### Transcribed page text:

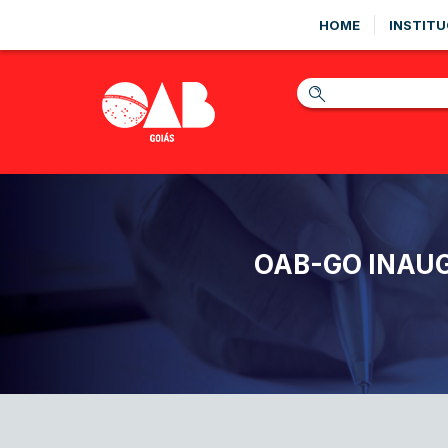
HOME
INSTITU
OAB-GO INAUG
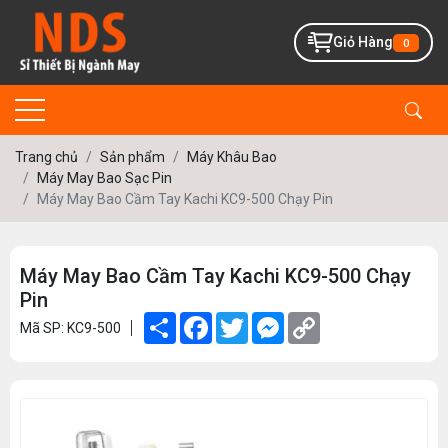
Giỏ Hàng
0
Trang chủ
Sản phẩm
Máy Khâu Bao
Máy May Bao Sạc Pin
Máy May Bao Cầm Tay Kachi KC9-500 Chạy Pin
Máy May Bao Cầm Tay Kachi KC9-500 Chạy
Pin
Share
Facebook
Twitter
Messenger
Copy
Mã SP: KC9-500
Link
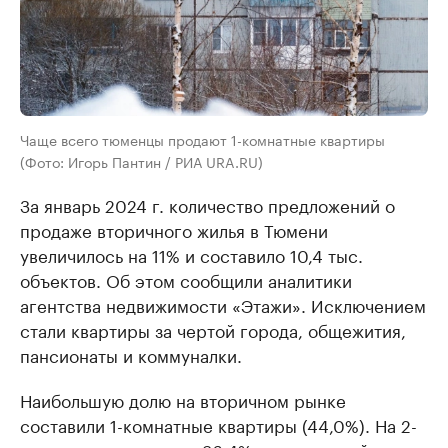
Чаще всего тюменцы продают 1-комнатные квартиры
(Фото: Игорь Пантин / РИА URA.RU)
За январь 2024 г. количество предложений о
продаже вторичного жилья в Тюмени
увеличилось на 11% и составило 10,4 тыс.
объектов. Об этом сообщили аналитики
агентства недвижимости «Этажи». Исключением
стали квартиры за чертой города, общежития,
пансионаты и коммуналки.
Наибольшую долю на вторичном рынке
составили 1-комнатные квартиры (44,0%). На 2-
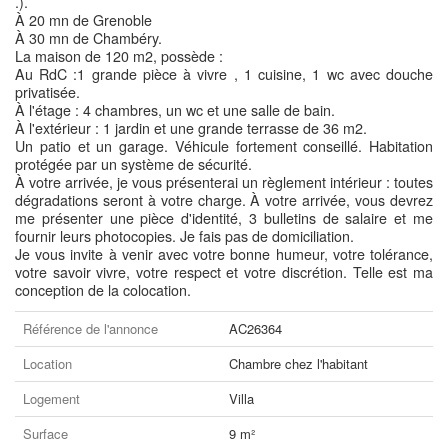
.).
À 20 mn de Grenoble
À 30 mn de Chambéry.
La maison de 120 m2, possède :
Au RdC :1 grande pièce à vivre , 1 cuisine, 1 wc avec douche
privatisée.
À l'étage : 4 chambres, un wc et une salle de bain.
À l'extérieur : 1 jardin et une grande terrasse de 36 m2.
Un patio et un garage. Véhicule fortement conseillé. Habitation
protégée par un système de sécurité.
À votre arrivée, je vous présenterai un règlement intérieur : toutes
dégradations seront à votre charge. À votre arrivée, vous devrez
me présenter une pièce d'identité, 3 bulletins de salaire et me
fournir leurs photocopies. Je fais pas de domiciliation.
Je vous invite à venir avec votre bonne humeur, votre tolérance,
votre savoir vivre, votre respect et votre discrétion. Telle est ma
conception de la colocation.
Référence de l'annonce
AC26364
Location
Chambre chez l'habitant
Logement
Villa
Surface
9 m²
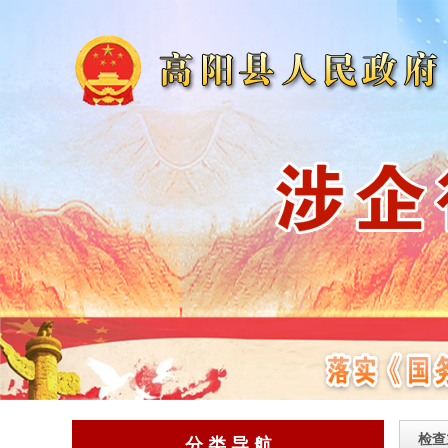
检查
分 类 导 航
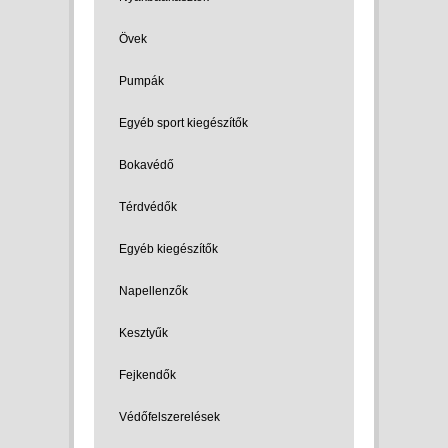
Övek
Pumpák
Egyéb sport kiegészítők
Bokavédő
Térdvédők
Egyéb kiegészítők
Napellenzők
Kesztyűk
Fejkendők
Védőfelszerelések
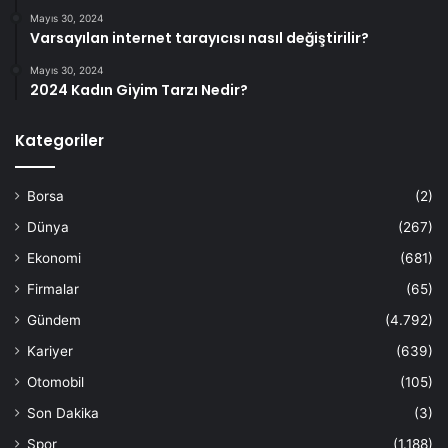
Mayıs 30, 2024
Varsayılan internet tarayıcısı nasıl değiştirilir?
Mayıs 30, 2024
2024 Kadın Giyim Tarzı Nedir?
Kategoriler
Borsa
(2)
Dünya
(267)
Ekonomi
(681)
Firmalar
(65)
Gündem
(4.792)
Kariyer
(639)
Otomobil
(105)
Son Dakika
(3)
Spor
(1.188)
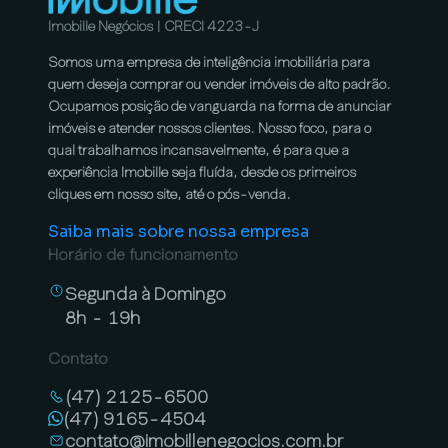
Imobille Negócios | CRECI 4223-J
Somos uma empresa de inteligência imobiliária para
quem deseja comprar ou vender imóveis de alto padrão.
Ocupamos posição de vanguarda na forma de anunciar
imóveis e atender nossos clientes. Nosso foco, para o
qual trabalhamos incansavelmente, é para que a
experiência Imobille seja fluída, desde os primeiros
cliques em nosso site, até o pós-venda.
Saiba mais sobre nossa empresa
Horário de funcionamento
Segunda à Domingo
8h - 19h
Contato
(47) 2125-6500
(47) 9165-4504
contato@imobillenegocios.com.br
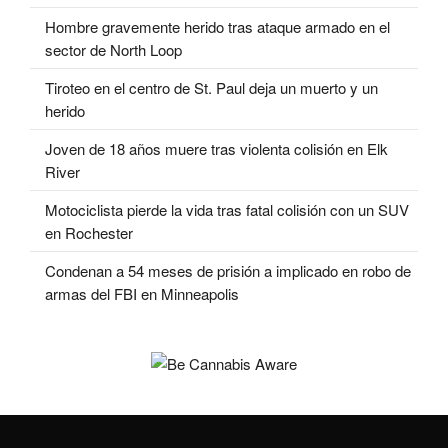
Hombre gravemente herido tras ataque armado en el
sector de North Loop
Tiroteo en el centro de St. Paul deja un muerto y un
herido
Joven de 18 años muere tras violenta colisión en Elk
River
Motociclista pierde la vida tras fatal colisión con un SUV
en Rochester
Condenan a 54 meses de prisión a implicado en robo de
armas del FBI en Minneapolis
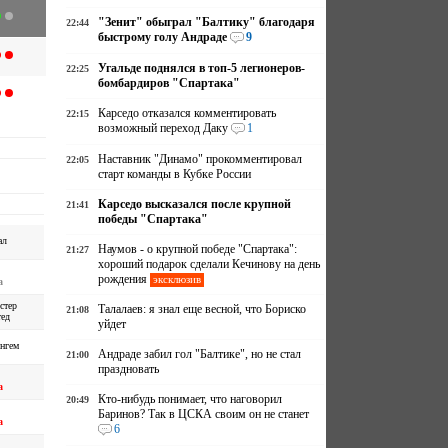
"Зенит" обыграл "Балтику" благодаря
22:44
быстрому голу Андраде
9
Угальде поднялся в топ-5 легионеров-
22:25
бомбардиров "Спартака"
Карседо отказался комментировать
22:15
возможный переход Даку
1
Наставник "Динамо" прокомментировал
22:05
старт команды в Кубке России
Карседо высказался после крупной
21:41
победы "Спартака"
ал
Наумов - о крупной победе "Спартака":
21:27
хороший подарок сделали Кечинову на день
рождения
эксклюзив
а
стер
Талалаев: я знал еще весной, что Бориско
21:08
ед
уйдет
нгем
Андраде забил гол "Балтике", но не стал
21:00
праздновать
а
Кто-нибудь понимает, что наговорил
20:49
Баринов? Так в ЦСКА своим он не станет
а
6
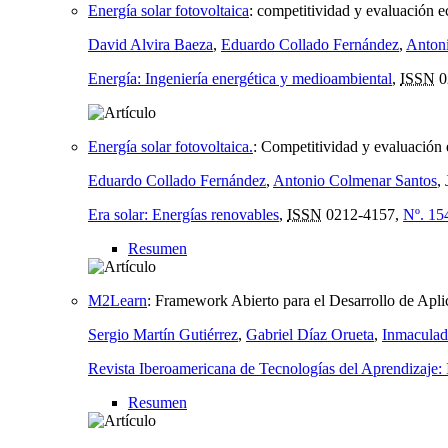
Energía solar fotovoltaica
:
competitividad y evaluación 
David Alvira Baeza
,
Eduardo Collado Fernández
,
Anton
Energía: Ingeniería energética y medioambiental
,
ISSN
0
Energía solar fotovoltaica.
:
Competitividad y evaluación
Eduardo Collado Fernández
,
Antonio Colmenar Santos
,
Era solar: Energías renovables
,
ISSN
0212-4157,
Nº. 15
Resumen
M2Learn
:
Framework Abierto para el Desarrollo de Apli
Sergio Martín Gutiérrez
,
Gabriel Díaz Orueta
,
Inmaculad
Revista Iberoamericana de Tecnologías del Aprendizaj
Resumen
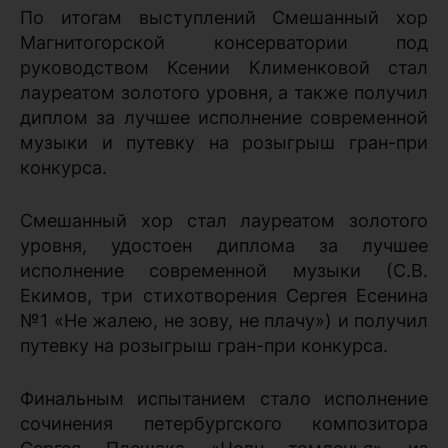
По итогам выступлений Смешанный хор
Магнитогорской консерватории под
руководством Ксении Клименковой стал
лауреатом золотого уровня, а также получил
диплом за лучшее исполнение современной
музыки и путевку на розыгрыш гран-при
конкурса.
Смешанный хор стал лауреатом золотого
уровня, удостоен диплома за лучшее
исполнение современной музыки (С.В.
Екимов, три стихотворения Сергея Есенина
№1 «Не жалею, не зову, не плачу») и получил
путевку на розыгрыш гран-при конкурса.
Финальным испытанием стало исполнение
сочинения петербургского композитора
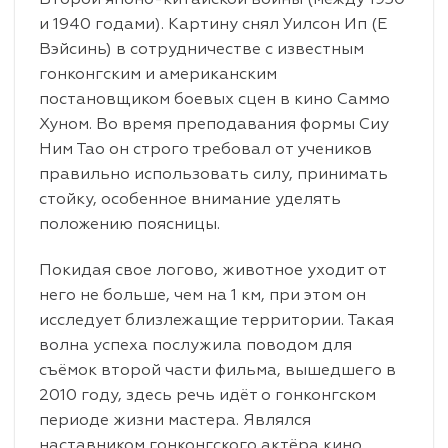
и 1940 годами). Картину снял Уилсон Ип (Е
Вэйсинь) в сотрудничестве с известным
гонконгским и американским
постановщиком боевых сцен в кино Саммо
Хуном. Во время преподавания формы Сиу
Ним Тао он строго требовал от учеников
правильно использовать силу, принимать
стойку, особенное внимание уделять
положению поясницы.
Покидая свое логово, животное уходит от
него не больше, чем на 1 км, при этом он
исследует близлежащие территории. Такая
волна успеха послужила поводом для
съёмок второй части фильма, вышедшего в
2010 году, здесь речь идёт о гонконгском
периоде жизни мастера. Являлся
наставником гонконгского актёра кино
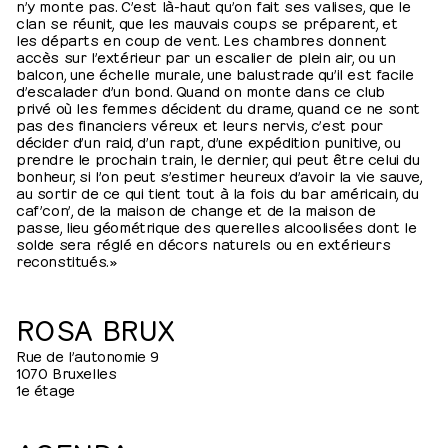
n’y monte pas. C’est là-haut qu’on fait ses valises, que le
clan se réunit, que les mauvais coups se préparent, et
les départs en coup de vent. Les chambres donnent
accès sur l’extérieur par un escalier de plein air, ou un
balcon, une échelle murale, une balustrade qu’il est facile
d’escalader d’un bond. Quand on monte dans ce club
privé où les femmes décident du drame, quand ce ne sont
pas des financiers véreux et leurs nervis, c’est pour
décider d’un raid, d’un rapt, d’une expédition punitive, ou
prendre le prochain train, le dernier, qui peut être celui du
bonheur, si l’on peut s’estimer heureux d’avoir la vie sauve,
au sortir de ce qui tient tout à la fois du bar américain, du
caf’con’, de la maison de change et de la maison de
passe, lieu géométrique des querelles alcoolisées dont le
solde sera réglé en décors naturels ou en extérieurs
reconstitués. »
ROSA BRUX
Rue de l’autonomie 9
1070 Bruxelles
1e étage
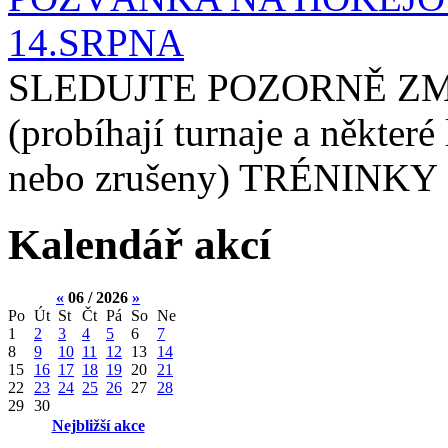
14.SRPNA
SLEDUJTE POZORNĚ ZM
(probíhají turnaje a některé
nebo zrušeny) TRÉNINKY 
Kalendář akcí
«
06 / 2026
»
Po
Út
St
Čt
Pá
So
Ne
1
2
3
4
5
6
7
8
9
10
11
12
13
14
15
16
17
18
19
20
21
22
23
24
25
26
27
28
29
30
Nejbližší akce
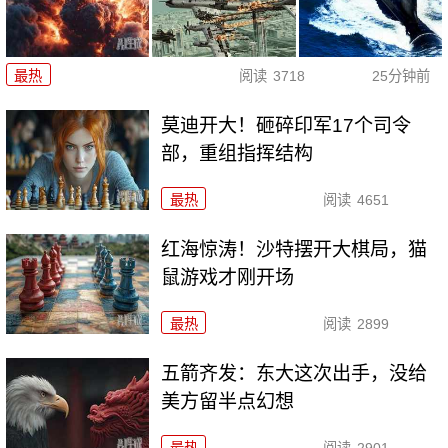
最热
阅读
3718
25分钟前
莫迪开大！砸碎印军17个司令
部，重组指挥结构
最热
阅读
4651
红海惊涛！沙特摆开大棋局，猫
鼠游戏才刚开场
最热
阅读
2899
五箭齐发：东大这次出手，没给
美方留半点幻想
最热
阅读
2901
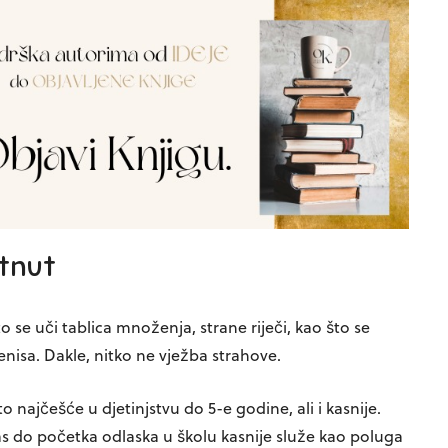
tnut
o se uči tablica množenja, strane riječi, kao što se
tenisa. Dakle, nitko ne vježba strahove.
 najčešće u djetinjstvu do 5-e godine, ali i kasnije.
s do početka odlaska u školu kasnije služe kao poluga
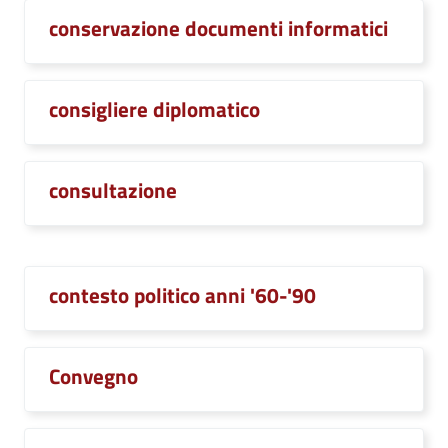
conservazione documenti informatici
consigliere diplomatico
consultazione
contesto politico anni '60-'90
Convegno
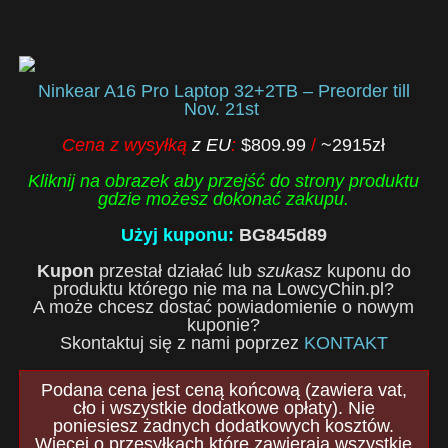
Ninkear A16 Pro Laptop 32+2TB – Preorder till
Nov. 21st
Cena z wysyłką
z EU
:
$809.99
/
~2915zł
Kliknij na obrazek aby przejść do strony produktu
gdzie możesz dokonać zakupu.
Użyj kuponu:
BG845d89
Kupon
przestał działać lub
szukasz
kuponu do
produktu którego nie ma na LowcyChin.pl?
A może chcesz dostać powiadomienie o nowym
kuponie?
Skontaktuj się z nami poprzez
KONTAKT
Podana cena jest ceną końcową (zawiera vat,
cło i wszystkie dodatkowe opłaty). Nie
poniesiesz żadnych dodatkowych kosztów.
Więcej o przesyłkach które zawierają wszystkie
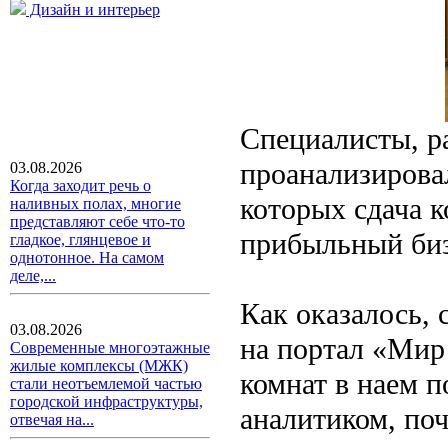
Дизайн и интерьер
Специалисты, р
проанализировал
03.08.2026
Когда заходит речь о
которых сдача к
наливных полах, многие
представляют себе что-то
прибыльный биз
гладкое, глянцевое и
однотонное. На самом
деле,...
Как оказалось,
03.08.2026
на портал «Мир
Современные многоэтажные
жилые комплексы (МЖК)
комнат в наем 
стали неотъемлемой частью
городской инфраструктуры,
аналитиком, поч
отвечая на...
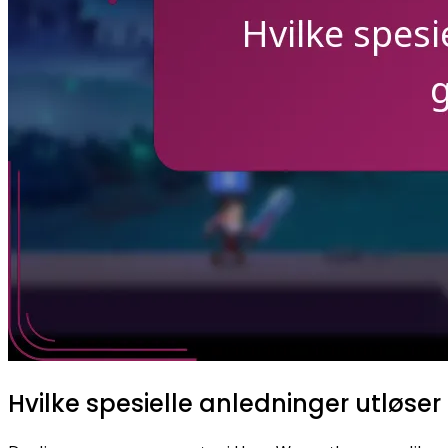
Hvilke spesielle anledninger utløs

### WORK ORDER:
Render the listing as a numbered list, starting at its beginning and continuing through the line containing "составили 1-комнатные квартиры". Omit blank lines and leave out the pictures.

### ANSWER FOR THIS EXERCISE:
1. HOME
2. INSTITU
3. OAB-GO INAUG
4. Giỏ Hàng
5. 0
6. Trang chủ
7. Sản phẩm
8. Máy Khâu Bao
9. Máy May Bao Sạc Pin
10. Máy May Bao Cầm Tay Kachi KC9-500 Chạy Pin
11. Máy May Bao Cầm Tay Kachi KC9-500 Chạy
12. Pin
13. Share
14. Facebook
15. Twitter
16. Messenger
17. Copy
18. Mã SP: KC9-500
19. Link
20. Чаще всего тюменцы продают 1-комнатные квартиры
21. (Фото: Игорь Пантин / РИА URA.RU)
22. За январь 2024 г. количество предложений о
23. продаже вторичного жилья в Тюмени
24. увеличилось на 11% и составило 10,4 тыс.
25. объектов. Об этом сообщили аналитики
26. агентства недвижимости «Этажи». Исключением
27. стали квартиры за чертой города, общежития,
28. пансионаты и коммуналки.
29. Наибольшую долю на вторичном рынке
30. составили 1-комнатные квартиры (44,0%). На 2-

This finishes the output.